Configuration settings
Before attempting any conversion using TripleGeo, a configuration file must be prepared. This file lists crucial properties that define how input data will be accessed, where they will be exported and into which format, as well as optional features (e.g., reprojection into another spatial reference system).
These settings include properties concerning:
- Input and output parameters, including paths for necessary files and output tripleformat.
- Target RDF vocabulary for geometric representation.
- Database credentials and features (when accessing a DBMS) OR shapefile features (from the file system)
- Namespace parameters and prefixes for the resources that will be generated as well as for the utilized ontology.
- Spatial Reference Systems, when tranformations should take places for geometries.
- Optional parameters (e.g., default language for string literals).
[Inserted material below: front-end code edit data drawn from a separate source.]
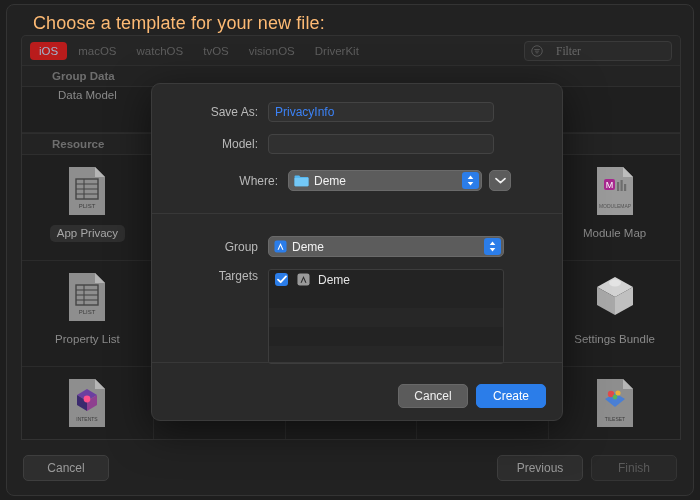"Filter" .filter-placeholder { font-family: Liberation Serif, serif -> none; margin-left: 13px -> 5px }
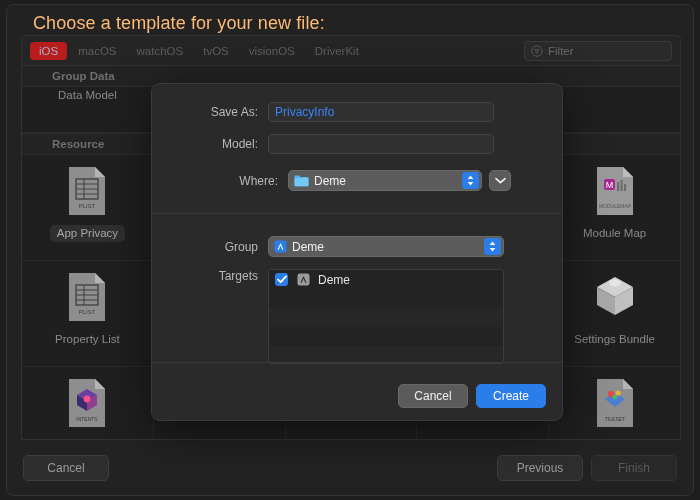"PrivacyInfo" .text-input { color: #3b82f6 -> #f9a8d4 }
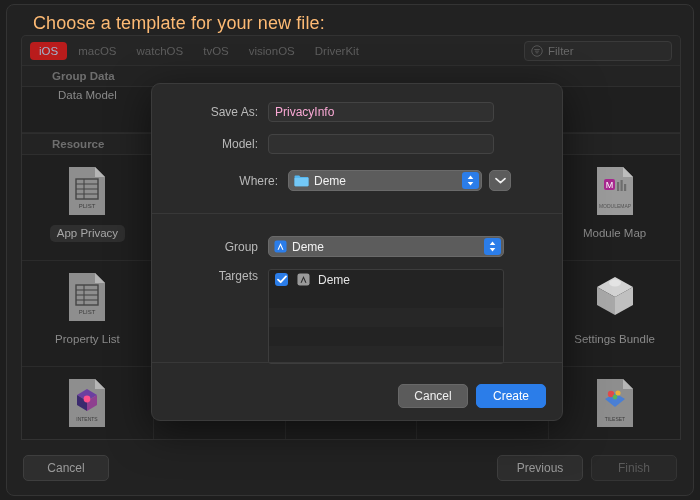"Finish" .btn.dim { font-weight: none -> bold }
You may consult these sample configurations that cover several indicative cases in terms of data access and supported geometric types.
Execution
In order to use TripleGeo for extracting triples from a spatial dataset, the user should follow these steps:
- Open a terminal window and navigate to the directory where TripleGeo has been extracted. Normally, this folder includes a
lib/
subdirectory with the required libraries, as well as a configuration file (e.g., namedoptions.conf
). - Verify that Java JRE (or SDK) ver 1.7 or later is installed. Currently installed version of Java can be checked using:
java –version
from the command line. - Next, check all properties in the required configuration file, as explained in Section 3.3.2. This file must be located in the same folder as the executable TripleGeo.jar package. If triples are to be extracted from a DBMS, make sure that the correct credentials are given in the configuration file.
- In case that triples will be extracted from ESRI shapefiles, give the following command:
java -cp lib/*;TripleGeo.jar eu.geoknow.athenarc.triplegeo.ShpToRdf options.conf
- Alternatively, if triples will be extracted from a geospatially-enabled DBMS (e.g., Oracle Spatial), give the following command:
java -cp lib/*;TripleGeo.jar eu.geoknow.athenarc.triplegeo.wkt.RdbToRdf options.conf
- While conversion is running, it periodically issues notifications about its progress. Note that for large datasets (i.e., hundreds of thousands of records), conversion may take several minutes.
As soon as processing is finished and all triples are written into a file, the user is notified about the total amount of extracted triples and the overall execution time.
Resources for testing
- The Java source code for TripleGeo is freely available from here.
- Precompiled Java executable binaries for TripleGeo utility can be freely downloaded as a zip file. Note that in order to execute TripleGeo directly from these binaries, Java JRE (or SDK) 1.7 or later must have been installed and properly configured on your local machine.
- Sample geographic datasets for testing are available in ESRI shapefile format.
- Sample configuration files for several cases are also available here. You can edit any of these files in order to prepare suitable configuration settings for accessing a geospatial repository (from shapefile or DBMS) before executing TripleGeo on its contents.
License
The contents of this project are licensed under the GPL v3 License (UPDATE).